What is the difference between nn.Linear () and nn.Embedding ()?
The fundamental distinction between `nn.Linear()` and `nn.Embedding()` in PyTorch lies in their operational purpose and the structure of their parameter tensors. `nn.Linear()` performs a general affine transformation, applying a learned weight matrix and an optional bias vector to any input vector or batch of vectors. Its weight tensor is two-dimensional, with a size of `(out_features, in_features)`, and it operates on continuous-valued inputs through a matrix multiplication. In contrast, `nn.Embedding()` functions as a discrete lookup table, mapping integer indices to dense vector representations. Its parameter tensor is also two-dimensional, but with a size of `(num_embeddings, embedding_dim)`, where `num_embeddings` is the size of the vocabulary or categorical space and `embedding_dim` is the dimensionality of each embedding vector. The core operation is an index-select, not a matrix multiply; it retrieves the row of the embedding matrix corresponding to the input integer.
This difference dictates their primary application domains. `nn.Linear()` is a universal building block for learning any linear mapping between continuous spaces and is ubiquitous in the hidden layers and output layers of neural networks across all domains. `nn.Embedding()` is specialized for handling categorical or symbolic data, most famously the tokens in natural language processing. It converts sparse, one-hot-like integer representations into dense, continuous vectors that can be processed by subsequent layers like `nn.Linear`. While a `nn.Linear` layer could technically learn to emulate an embedding by multiplying a one-hot encoded vector, this would be computationally prohibitive for large vocabularies, as the one-hot vectors would be extremely wide and mostly zeros. The `nn.Embedding` layer is the efficient, practical implementation of this concept, directly performing the lookup without materializing the large one-hot intermediate.

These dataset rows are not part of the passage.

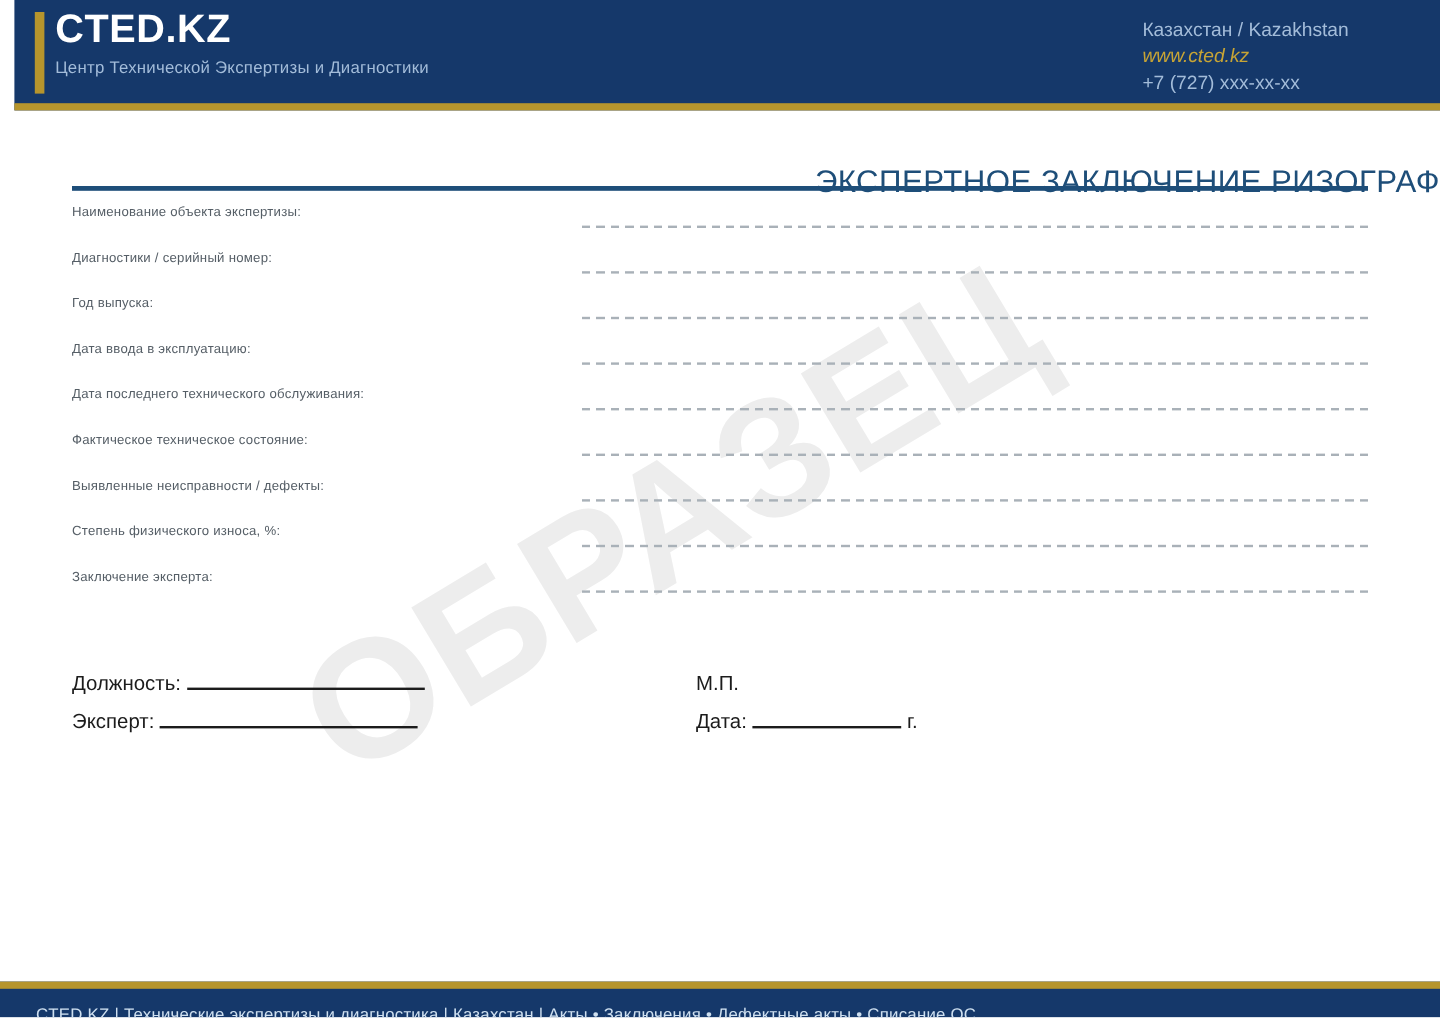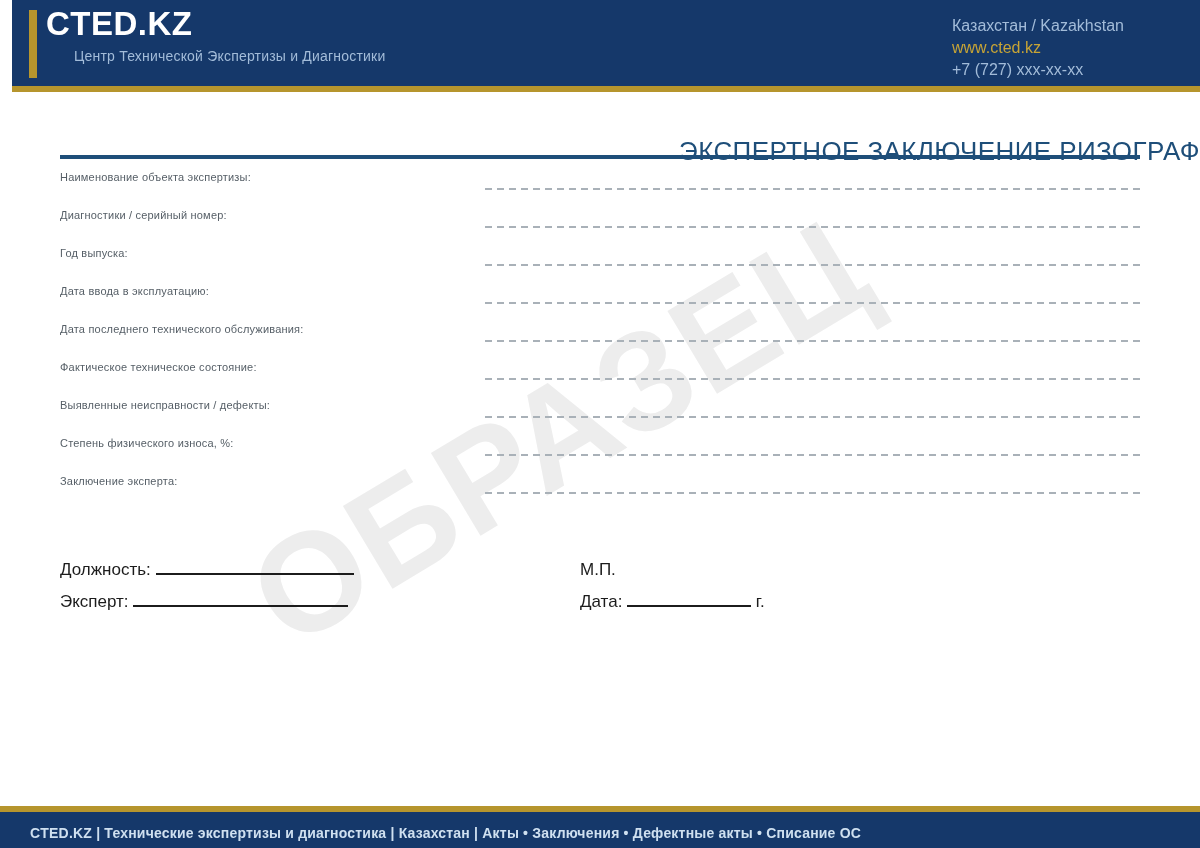--- a/index.html
+++ b/index.html
@@ -16,24 +16,24 @@
   }
   *{margin:0;padding:0;box-sizing:border-box;}
   html,body{background:#fff;}
   body{font-family:"Liberation Sans","DejaVu Sans",sans-serif;}
   .page{position:relative;width:1200px;height:848px;background:#fff;overflow:hidden;}
 
   
   .header{position:absolute;top:0;left:12px;right:0;height:92px;background:var(--navy);border-bottom:6px solid var(--gold);}
   .accent-bar{position:absolute;left:17px;top:10px;width:8px;height:68px;background:var(--gold);}
   .logo{position:absolute;left:34px;top:5px;font-size:33px;font-weight:bold;color:#ffffff;letter-spacing:0.5px;}
-  .tagline{position:absolute;left:34px;top:48px;font-size:14px;color:var(--tagline-blue);letter-spacing:0.2px;margin-left:28px;}
+  .tagline{position:absolute;left:34px;top:48px;font-size:14px;color:var(--tagline-blue);letter-spacing:0.2px;}
   .header-contacts{position:absolute;left:940px;top:15px;font-size:16px;line-height:22px;}
   .hc-region{color:var(--tagline-blue);}
-  .hc-site{color:var(--gold-bright);cursor:pointer;}
+  .hc-site{color:var(--gold-bright);cursor:pointer;font-style:italic;}
   .hc-phone{color:var(--tagline-blue);}
 
   
   .doc-title{position:absolute;top:112px;left:0;right:0;text-align:right;font-size:26px;color:var(--title-blue);letter-spacing:0.4px;font-weight:400;z-index:2;margin-top:24px;}
   .title-rule{position:absolute;top:155px;left:60px;right:60px;height:4px;background:var(--title-blue);z-index:2;}
 
   
   .fields{position:absolute;top:167px;left:60px;right:60px;z-index:2;}
   .field-row{position:relative;height:38px;}
   .field-label{position:absolute;left:0;top:4px;font-size:11px;color:var(--label-gray);letter-spacing:0.2px;}
@@ -49,21 +49,21 @@
   .signature{position:absolute;top:560px;left:60px;right:60px;font-size:17px;color:var(--signature-black);z-index:2;}
   .sig-row{position:relative;height:32px;}
   .sig-left{position:absolute;left:0;top:0;}
   .sig-right{position:absolute;left:520px;top:0;}
   .uline{display:inline-block;border-bottom:2px solid var(--signature-black);height:15px;vertical-align:baseline;}
   .uline-expert{width:215px;}
   .uline-position{width:198px;}
   .uline-date{width:124px;}
 
   
-  .footer{position:absolute;left:0;right:0;bottom:0;height:42px;background:var(--navy);border-top:6px solid var(--gold);font-weight:bold;}
+  .footer{position:absolute;left:0;right:0;bottom:0;height:30px;background:var(--navy);border-top:6px solid var(--gold);}
   .footer-text{position:absolute;left:30px;top:6px;line-height:30px;font-size:14px;color:var(--footer-text);letter-spacing:0.2px;}
 </style>
 </head>
 <body>
 
 <div class="page">
 
   <div class="header">
     <div class="accent-bar"></div>
     <div class="logo">CTED.KZ</div>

Mechanistically, the forward pass for each layer reveals their distinct nature. For `nn.Linear(input)`, where `input` is a tensor of shape `(..., in_features)`, the operation is `torch.matmul(input, weight.t()) + bias`. For `nn.Embedding(input)`, where `input` is a tensor of arbitrary shape containing integer indices, the operation is effectively `self.weight[input]`, outputting a tensor where the last dimension is the `embedding_dim`. This means an `Embedding` layer's output adds a dimension, transforming a shape `(batch_size, sequence_length)` of indices into `(batch_size, sequence_length, embedding_dim)`. A `Linear` layer typically transforms or reduces the last dimension, for example, from `(batch_size, in_features)` to `(batch_size, out_features)`.
The implications for network design are significant. `nn.Embedding` serves as the crucial interface that translates discrete symbols into the continuous geometric space where neural networks operate, enabling models to learn semantic relationships between words or categories. The vectors it provides are then fed into sequence models or, after pooling, into linear layers for classification. `nn.Linear` layers subsequently perform the actual task-specific computation on these continuous representations. While `nn.Embedding` is almost exclusively an input-layer component for discrete data, `nn.Linear` is used throughout a network's depth. Understanding this division—embedding for efficient discrete-to-continuous conversion and linear for learned transformation within continuous space—is essential for architecting effective models, particularly in fields like NLP where the initial embedding step is foundational.